The lower power, 4.5 watt processors are also 2-core/4-thread designs but have much wider ranges of clock speeds in order to fit into that adjusted and configurable thermal envelope. The Core m3-7Y30 has a base clock of just 1.0 GHz but can boost as high as 2.6 GHz! Interestingly, Intel has gone away with the m5/m7 designation (and least for this release) and the next two higher models of Y-series parts are Core i5/i7 branded instead. The Core i5-7Y54 clocks from 1.2 GHz up to 3.2 GHz while the Core i7-7Y75 range goes from 1.3 GHz to 3.6 GHz, making it (technically) the highest clock speed part announced today. Of course, it won’t maintain that high of a clock rate for very long in the types of chassis built around 4.5 watt processors.
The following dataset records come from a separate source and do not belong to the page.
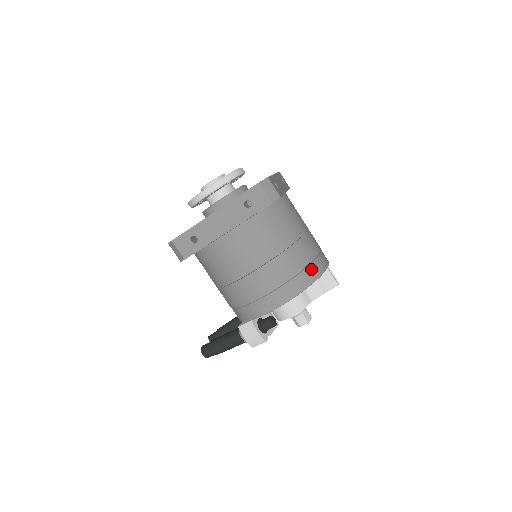
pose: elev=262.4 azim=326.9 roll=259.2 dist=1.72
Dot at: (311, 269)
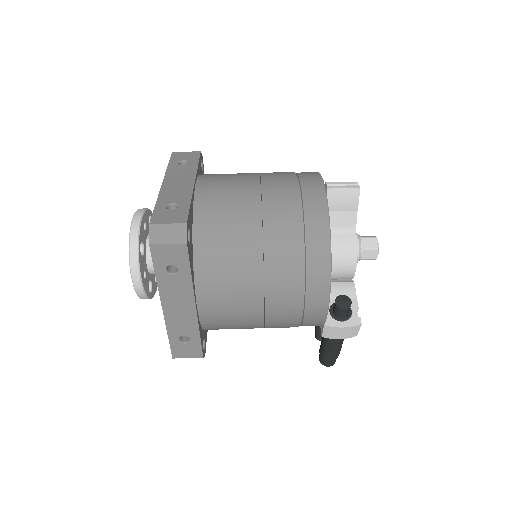
Dot at: (311, 227)
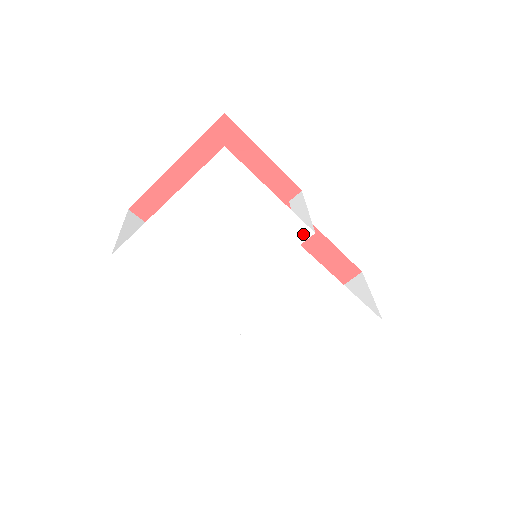
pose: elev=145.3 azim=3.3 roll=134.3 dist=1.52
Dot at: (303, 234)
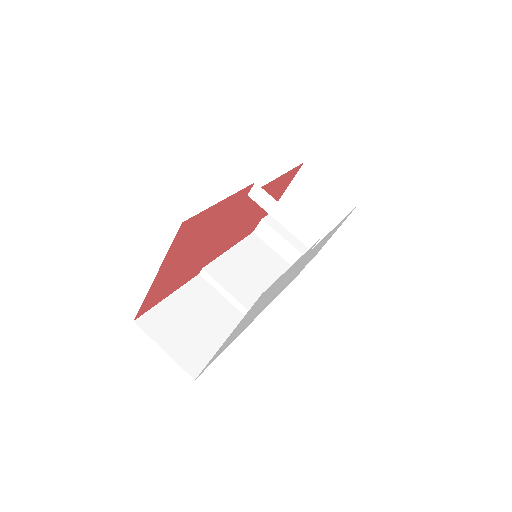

I expect to start seeing 7Th Generation notebooks and 2-in-1s in our offices very soon for testing, where we will be able to do some hands on testing with the new 4K video capabilities and to measure the expected performance improvements that Kaby Lake will offer.

What is coming next year

In January 2017, likely at CES, we will start to see the release of other products based on the Kaby Lake design, including consumer, enterprise, workstation and processors that integrate Iris-style graphics systems. We really don’t have any more data than that to share but you will definitely see Kaby Lake K-series processors to overtake the Skylake K-series parts currently on the market. How high they will clock and how much they will improve on currently shipping products will be interesting to see. Could we actually see the same 300-400 MHz clock speed improvements on the desktop?

Y-series Kaby Lake 

Despite getting the incremented brand of being the 7th Generation Core processor design, Kaby Lake sees a less impressive technological shift than we have come to expect. The move away from the ‘tick-tock’ model into the ‘tick-tock-optimize’ scheme is a result of combined technology and business directions, but the added performance available courtesy of clock speed increases and 4K media improvements will at least offer some differentiation between previous and upcoming systems. It will vary between different user workloads, but peak clock speed increases of >12% are going to improve the computing experience for the vast majority of consumers.